=== Exercise goal ===
Edit the entries below by replacing "chart" with "graph" everywhere it appears, keeping all other text the same, and omit the pictures from your answer.

=== Records for the exercise ===
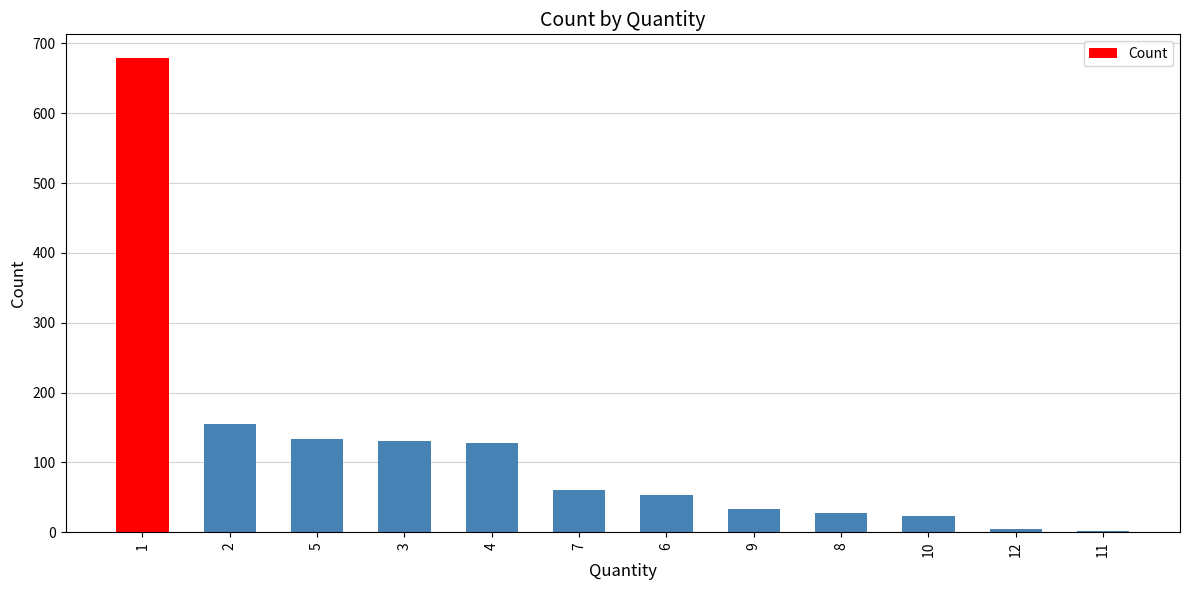

What is the maximum value shown in the chart?

679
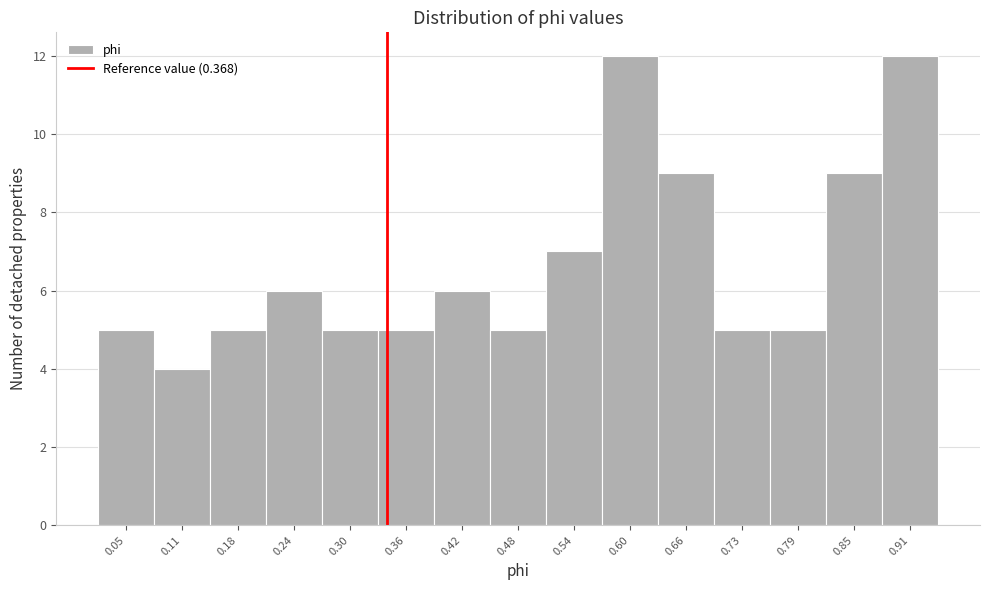

Reading left to right, transcribe all the data shown in this chart.

0.05=5	0.11=4	0.18=5	0.24=6	0.30=5	0.36=5	0.42=6	0.48=5	0.54=7	0.60=12	0.66=9	0.73=5	0.79=5	0.85=9	0.91=12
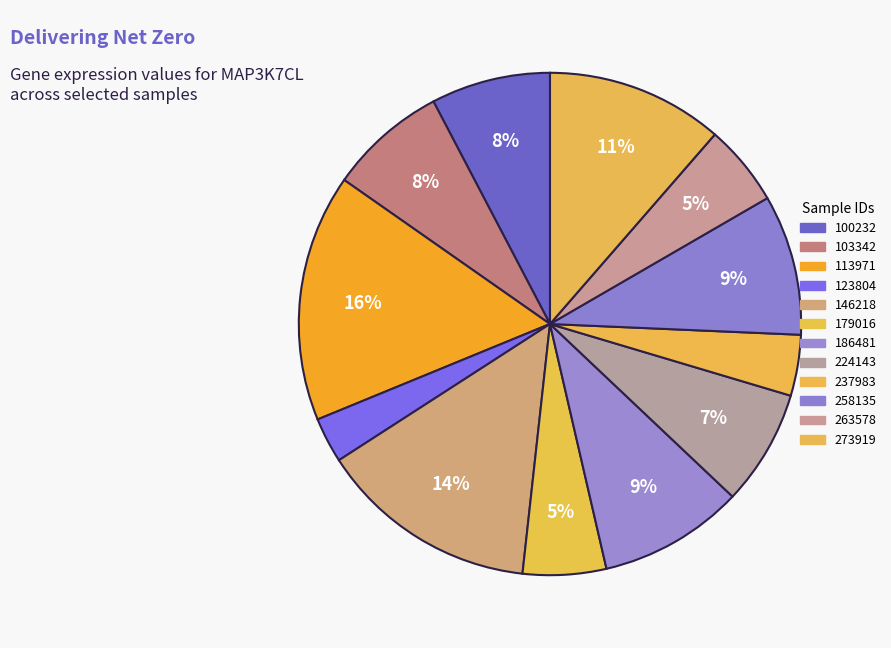

Approximately how many times larger is the value at 113971 compared to 103342?

2.1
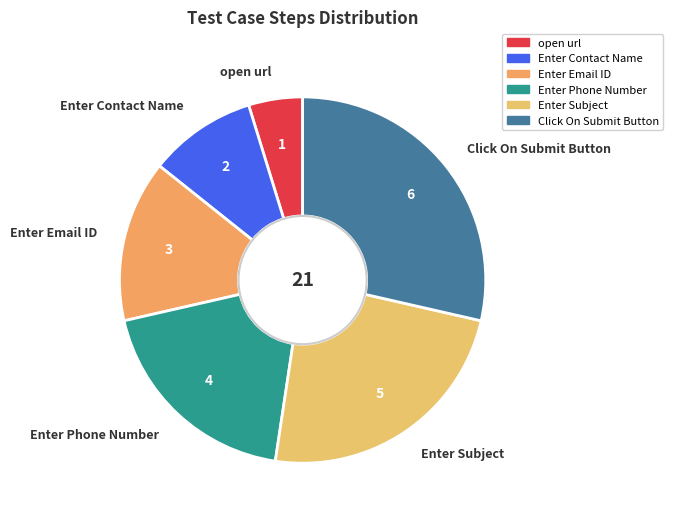

Rank the categories by value from highest to lowest.

Click On Submit Button, Enter Subject, Enter Phone Number, Enter Email ID, Enter Contact Name, open url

=== Response area ===
What is the maximum value shown in the graph?

679

Reading left to right, transcribe all the data shown in this graph.

0.05=5	0.11=4	0.18=5	0.24=6	0.30=5	0.36=5	0.42=6	0.48=5	0.54=7	0.60=12	0.66=9	0.73=5	0.79=5	0.85=9	0.91=12

Approximately how many times larger is the value at 113971 compared to 103342?

2.1

Rank the categories by value from highest to lowest.

Click On Submit Button, Enter Subject, Enter Phone Number, Enter Email ID, Enter Contact Name, open url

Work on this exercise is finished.